***** MATERIALS PROVIDED

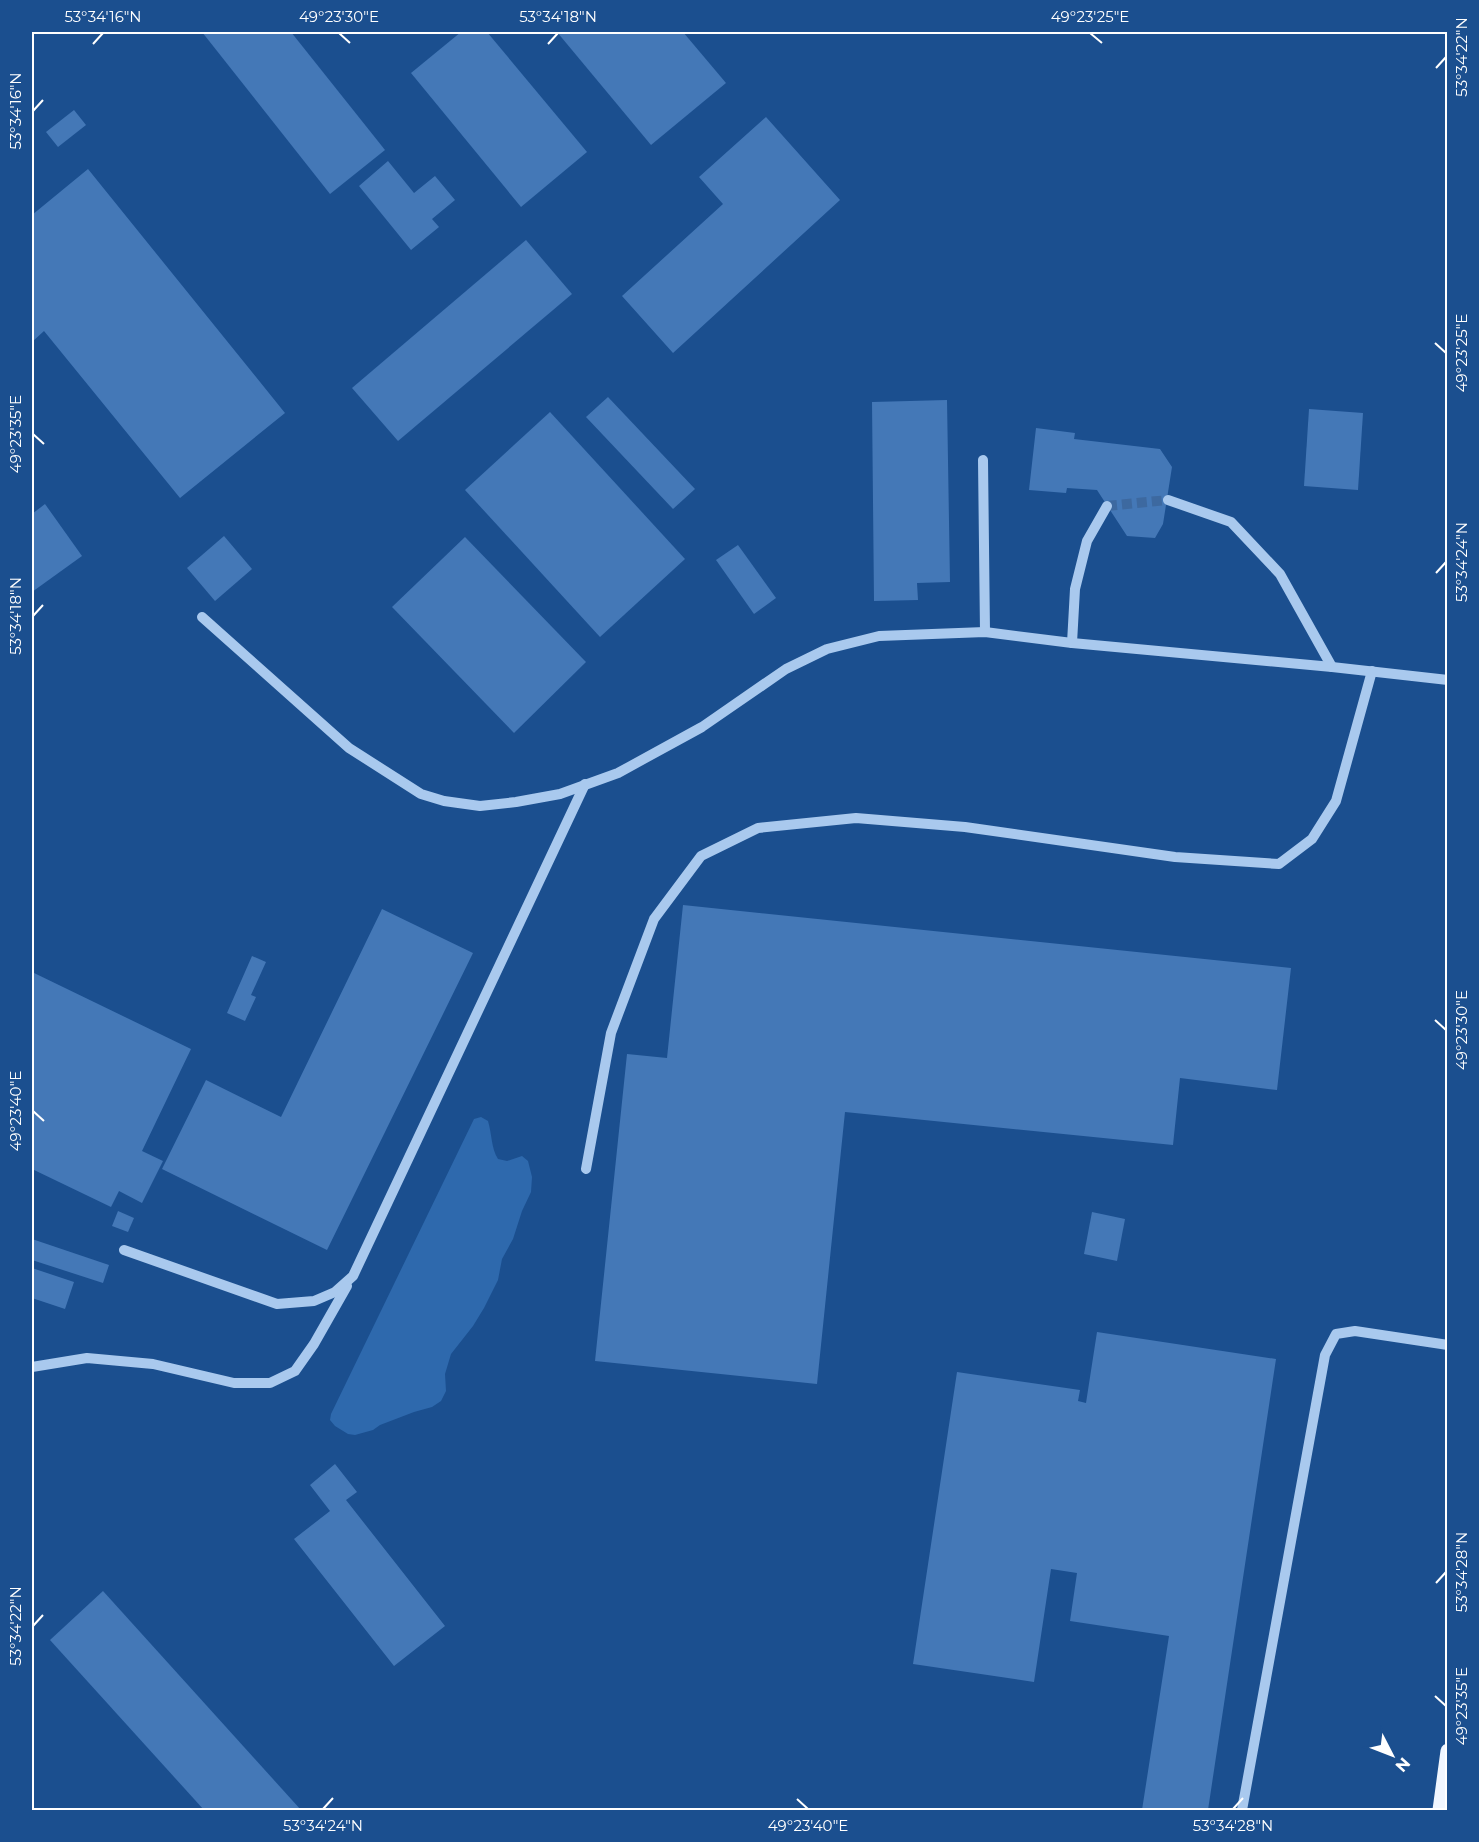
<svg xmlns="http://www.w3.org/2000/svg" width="1479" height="1842" font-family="Montserrat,sans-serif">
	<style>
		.grass { fill: #2e69ad }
		.building { fill: #4478b7 }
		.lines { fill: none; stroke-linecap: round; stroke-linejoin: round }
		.minor-tunnel { stroke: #3d69a0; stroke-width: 10; stroke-dasharray: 10 5; stroke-linecap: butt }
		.minor { stroke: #a9c9ee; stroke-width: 10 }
		.major { stroke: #f0f6ff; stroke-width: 15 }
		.ticks { fill: none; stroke: #fff; stroke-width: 2 }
		.neatline { fill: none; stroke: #fff; stroke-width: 2 }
		.ticks-label { font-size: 15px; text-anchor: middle; fill: #fff }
	</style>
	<rect width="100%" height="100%" fill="#1b4f8f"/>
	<path class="grass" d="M481 1117 488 1121C492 1134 491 1148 498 1159L507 1161 522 1156 528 1161 532 1177 531 1192 522 1211 513 1239 502 1259 498 1280 484 1308 473 1326 451 1354 445 1374 446 1391 441 1401 432 1407 414 1412 380 1425 373 1430 355 1435 348 1434 335 1426 330 1420 331 1414 474 1119Z"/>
	<g class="building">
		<path d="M202 32H291L385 150 330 194Z"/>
		<path d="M461 32H487L587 152 521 207 411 73Z"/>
		<path d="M557 32H683L726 83 651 145Z"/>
		<path d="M74 110 86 125 58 147 46 132Z"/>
		<path d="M766 117 840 200 673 353 622 296 723 204 699 177Z"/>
		<path d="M388 161 414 193 435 176 455 200 432 219 439 227 411 250 359 186Z"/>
		<path d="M88 169 285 413 180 498 44 331 32 342V215Z"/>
		<path d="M526 240 572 294 398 441 352 388Z"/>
		<path d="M608 397 695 489 673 509 586 417Z"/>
		<path d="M947 400 950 582 917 583 918 600 874 601 872 402Z"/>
		<path d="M1309 409 1363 413 1358 490 1304 486Z"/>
		<path d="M550 412 685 559 600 637 465 490Z"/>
		<path d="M1036 428 1075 433 1074 439 1160 449 1172 467 1163 524 1155 538 1127 536 1097 490 1067 488 1066 493 1029 490Z"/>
		<path d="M45 504 82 556 32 592V514Z"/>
		<path d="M224 536 252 569 215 601 187 568Z"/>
		<path d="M465 537 586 662 514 733 392 607Z"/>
		<path d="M738 545 776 598 754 614 716 560Z"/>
		<path d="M683 905 1291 968 1277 1090 1180 1078 1173 1145 845 1112 817 1384 595 1361 627 1054 667 1058Z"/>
		<path d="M382 909 473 953 327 1250 162 1169 206 1080 281 1117Z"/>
		<path d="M252 956 266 962 251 995 256 997 245 1021 227 1013Z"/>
		<path d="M32 972 191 1049 142 1151 163 1161 142 1203 119 1191 111 1207 32 1169Z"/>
		<path d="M118 1211 134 1218 128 1232 112 1226Z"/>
		<path d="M1092 1212 1125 1219 1117 1261 1084 1254Z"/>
		<path d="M32 1239 109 1265 103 1283 32 1260Z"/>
		<path d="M32 1268 74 1282 65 1309 32 1298Z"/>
		<path d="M1097 1332 1276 1359 1208 1810H1142L1169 1636 1070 1621 1077 1573 1051 1569 1034 1682 913 1664 957 1372 1080 1390 1078 1401 1086 1403Z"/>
		<path d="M335 1464 357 1492 346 1500 445 1626 394 1666 294 1539 330 1511 310 1485Z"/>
		<path d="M103 1591 301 1810H204L50 1640Z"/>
	</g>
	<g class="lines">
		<path class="minor-tunnel" d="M1107 506 1168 500"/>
		<g class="minor">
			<path d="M983 460 985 632"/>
			<path d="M1168 500 1231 522 1280 574 1332 667"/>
			<path d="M202 617 349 748 421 794 444 801 480 806 516 802 560 794 618 773 702 727 786 669 827 649 879 636 985 632 1072 643 1332 667 1448 680"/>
			<path d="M1072 643 1075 589 1087 541 1107 506"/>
			<path d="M586 1169 611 1033 654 919 701 856 758 828 856 818 965 827 1175 857 1279 864 1312 839 1336 801 1372 671"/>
			<path d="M124 1250 277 1304 314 1301 335 1292 353 1276 585 784"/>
			<path d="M32 1367 87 1358 153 1364 234 1383H270L295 1371 314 1344 347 1286"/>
			<path d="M1242 1810 1325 1355 1336 1334 1355 1331 1448 1345"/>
		</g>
		<path class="major" d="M1440 1810 1448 1751"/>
	</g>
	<path class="ticks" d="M339 33 350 43M1090 33 1102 43M93 44 103 33M548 44 558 33M1436 68 1446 57M33 111 43 100M1435 343 1446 353M33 434 44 444M1436 573 1446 562M33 616 43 605M1435 1020 1446 1030M33 1111 44 1121M1436 1583 1446 1572M33 1626 43 1615M1435 1696 1446 1706M797 1799 808 1809M323 1809 333 1798M1233 1809 1243 1798"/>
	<rect width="1479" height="1842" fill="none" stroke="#1b4f8f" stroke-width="66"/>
	<g transform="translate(1392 1755) rotate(132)" stroke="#1b4f8f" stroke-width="4.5" paint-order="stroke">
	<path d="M0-4.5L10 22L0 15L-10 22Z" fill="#ffffff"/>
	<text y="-9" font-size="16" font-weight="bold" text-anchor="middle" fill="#ffffff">N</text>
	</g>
	<rect x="33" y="33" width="1413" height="1776" class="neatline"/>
	<g class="ticks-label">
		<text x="103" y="22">53°34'16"N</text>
		<text x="339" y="22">49°23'30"E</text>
		<text x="558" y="22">53°34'18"N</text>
		<text x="1090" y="22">49°23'25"E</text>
		<text transform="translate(1462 57) rotate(-90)" y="5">53°34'22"N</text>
		<text transform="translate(16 111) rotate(-90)" y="5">53°34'16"N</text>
		<text transform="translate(1462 353) rotate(-90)" y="5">49°23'25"E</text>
		<text transform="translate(16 434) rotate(-90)" y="5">49°23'35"E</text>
		<text transform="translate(1462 562) rotate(-90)" y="5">53°34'24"N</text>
		<text transform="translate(16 616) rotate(-90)" y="5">53°34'18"N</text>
		<text transform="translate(1462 1030) rotate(-90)" y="5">49°23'30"E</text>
		<text transform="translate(16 1111) rotate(-90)" y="5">49°23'40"E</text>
		<text transform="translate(1462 1572) rotate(-90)" y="5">53°34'28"N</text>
		<text transform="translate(16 1626) rotate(-90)" y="5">53°34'22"N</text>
		<text transform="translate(1462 1706) rotate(-90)" y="5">49°23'35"E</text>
		<text x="323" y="1831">53°34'24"N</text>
		<text x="808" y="1831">49°23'40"E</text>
		<text x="1233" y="1831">53°34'28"N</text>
	</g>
</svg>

**********

- [WORK REQUIRED]: What is needed here is an exact copy of every record, with the pictures left out.

- [RESULT]:
<svg xmlns="http://www.w3.org/2000/svg" width="1479" height="1842" font-family="Montserrat,sans-serif">
	<style>
		.grass { fill: #2e69ad }
		.building { fill: #4478b7 }
		.lines { fill: none; stroke-linecap: round; stroke-linejoin: round }
		.minor-tunnel { stroke: #3d69a0; stroke-width: 10; stroke-dasharray: 10 5; stroke-linecap: butt }
		.minor { stroke: #a9c9ee; stroke-width: 10 }
		.major { stroke: #f0f6ff; stroke-width: 15 }
		.ticks { fill: none; stroke: #fff; stroke-width: 2 }
		.neatline { fill: none; stroke: #fff; stroke-width: 2 }
		.ticks-label { font-size: 15px; text-anchor: middle; fill: #fff }
	</style>
	<rect width="100%" height="100%" fill="#1b4f8f"/>
	<path class="grass" d="M481 1117 488 1121C492 1134 491 1148 498 1159L507 1161 522 1156 528 1161 532 1177 531 1192 522 1211 513 1239 502 1259 498 1280 484 1308 473 1326 451 1354 445 1374 446 1391 441 1401 432 1407 414 1412 380 1425 373 1430 355 1435 348 1434 335 1426 330 1420 331 1414 474 1119Z"/>
	<g class="building">
		<path d="M202 32H291L385 150 330 194Z"/>
		<path d="M461 32H487L587 152 521 207 411 73Z"/>
		<path d="M557 32H683L726 83 651 145Z"/>
		<path d="M74 110 86 125 58 147 46 132Z"/>
		<path d="M766 117 840 200 673 353 622 296 723 204 699 177Z"/>
		<path d="M388 161 414 193 435 176 455 200 432 219 439 227 411 250 359 186Z"/>
		<path d="M88 169 285 413 180 498 44 331 32 342V215Z"/>
		<path d="M526 240 572 294 398 441 352 388Z"/>
		<path d="M608 397 695 489 673 509 586 417Z"/>
		<path d="M947 400 950 582 917 583 918 600 874 601 872 402Z"/>
		<path d="M1309 409 1363 413 1358 490 1304 486Z"/>
		<path d="M550 412 685 559 600 637 465 490Z"/>
		<path d="M1036 428 1075 433 1074 439 1160 449 1172 467 1163 524 1155 538 1127 536 1097 490 1067 488 1066 493 1029 490Z"/>
		<path d="M45 504 82 556 32 592V514Z"/>
		<path d="M224 536 252 569 215 601 187 568Z"/>
		<path d="M465 537 586 662 514 733 392 607Z"/>
		<path d="M738 545 776 598 754 614 716 560Z"/>
		<path d="M683 905 1291 968 1277 1090 1180 1078 1173 1145 845 1112 817 1384 595 1361 627 1054 667 1058Z"/>
		<path d="M382 909 473 953 327 1250 162 1169 206 1080 281 1117Z"/>
		<path d="M252 956 266 962 251 995 256 997 245 1021 227 1013Z"/>
		<path d="M32 972 191 1049 142 1151 163 1161 142 1203 119 1191 111 1207 32 1169Z"/>
		<path d="M118 1211 134 1218 128 1232 112 1226Z"/>
		<path d="M1092 1212 1125 1219 1117 1261 1084 1254Z"/>
		<path d="M32 1239 109 1265 103 1283 32 1260Z"/>
		<path d="M32 1268 74 1282 65 1309 32 1298Z"/>
		<path d="M1097 1332 1276 1359 1208 1810H1142L1169 1636 1070 1621 1077 1573 1051 1569 1034 1682 913 1664 957 1372 1080 1390 1078 1401 1086 1403Z"/>
		<path d="M335 1464 357 1492 346 1500 445 1626 394 1666 294 1539 330 1511 310 1485Z"/>
		<path d="M103 1591 301 1810H204L50 1640Z"/>
	</g>
	<g class="lines">
		<path class="minor-tunnel" d="M1107 506 1168 500"/>
		<g class="minor">
			<path d="M983 460 985 632"/>
			<path d="M1168 500 1231 522 1280 574 1332 667"/>
			<path d="M202 617 349 748 421 794 444 801 480 806 516 802 560 794 618 773 702 727 786 669 827 649 879 636 985 632 1072 643 1332 667 1448 680"/>
			<path d="M1072 643 1075 589 1087 541 1107 506"/>
			<path d="M586 1169 611 1033 654 919 701 856 758 828 856 818 965 827 1175 857 1279 864 1312 839 1336 801 1372 671"/>
			<path d="M124 1250 277 1304 314 1301 335 1292 353 1276 585 784"/>
			<path d="M32 1367 87 1358 153 1364 234 1383H270L295 1371 314 1344 347 1286"/>
			<path d="M1242 1810 1325 1355 1336 1334 1355 1331 1448 1345"/>
		</g>
		<path class="major" d="M1440 1810 1448 1751"/>
	</g>
	<path class="ticks" d="M339 33 350 43M1090 33 1102 43M93 44 103 33M548 44 558 33M1436 68 1446 57M33 111 43 100M1435 343 1446 353M33 434 44 444M1436 573 1446 562M33 616 43 605M1435 1020 1446 1030M33 1111 44 1121M1436 1583 1446 1572M33 1626 43 1615M1435 1696 1446 1706M797 1799 808 1809M323 1809 333 1798M1233 1809 1243 1798"/>
	<rect width="1479" height="1842" fill="none" stroke="#1b4f8f" stroke-width="66"/>
	<g transform="translate(1392 1755) rotate(132)" stroke="#1b4f8f" stroke-width="4.5" paint-order="stroke">
	<path d="M0-4.5L10 22L0 15L-10 22Z" fill="#ffffff"/>
	<text y="-9" font-size="16" font-weight="bold" text-anchor="middle" fill="#ffffff">N</text>
	</g>
	<rect x="33" y="33" width="1413" height="1776" class="neatline"/>
	<g class="ticks-label">
		<text x="103" y="22">53°34'16"N</text>
		<text x="339" y="22">49°23'30"E</text>
		<text x="558" y="22">53°34'18"N</text>
		<text x="1090" y="22">49°23'25"E</text>
		<text transform="translate(1462 57) rotate(-90)" y="5">53°34'22"N</text>
		<text transform="translate(16 111) rotate(-90)" y="5">53°34'16"N</text>
		<text transform="translate(1462 353) rotate(-90)" y="5">49°23'25"E</text>
		<text transform="translate(16 434) rotate(-90)" y="5">49°23'35"E</text>
		<text transform="translate(1462 562) rotate(-90)" y="5">53°34'24"N</text>
		<text transform="translate(16 616) rotate(-90)" y="5">53°34'18"N</text>
		<text transform="translate(1462 1030) rotate(-90)" y="5">49°23'30"E</text>
		<text transform="translate(16 1111) rotate(-90)" y="5">49°23'40"E</text>
		<text transform="translate(1462 1572) rotate(-90)" y="5">53°34'28"N</text>
		<text transform="translate(16 1626) rotate(-90)" y="5">53°34'22"N</text>
		<text transform="translate(1462 1706) rotate(-90)" y="5">49°23'35"E</text>
		<text x="323" y="1831">53°34'24"N</text>
		<text x="808" y="1831">49°23'40"E</text>
		<text x="1233" y="1831">53°34'28"N</text>
	</g>
</svg>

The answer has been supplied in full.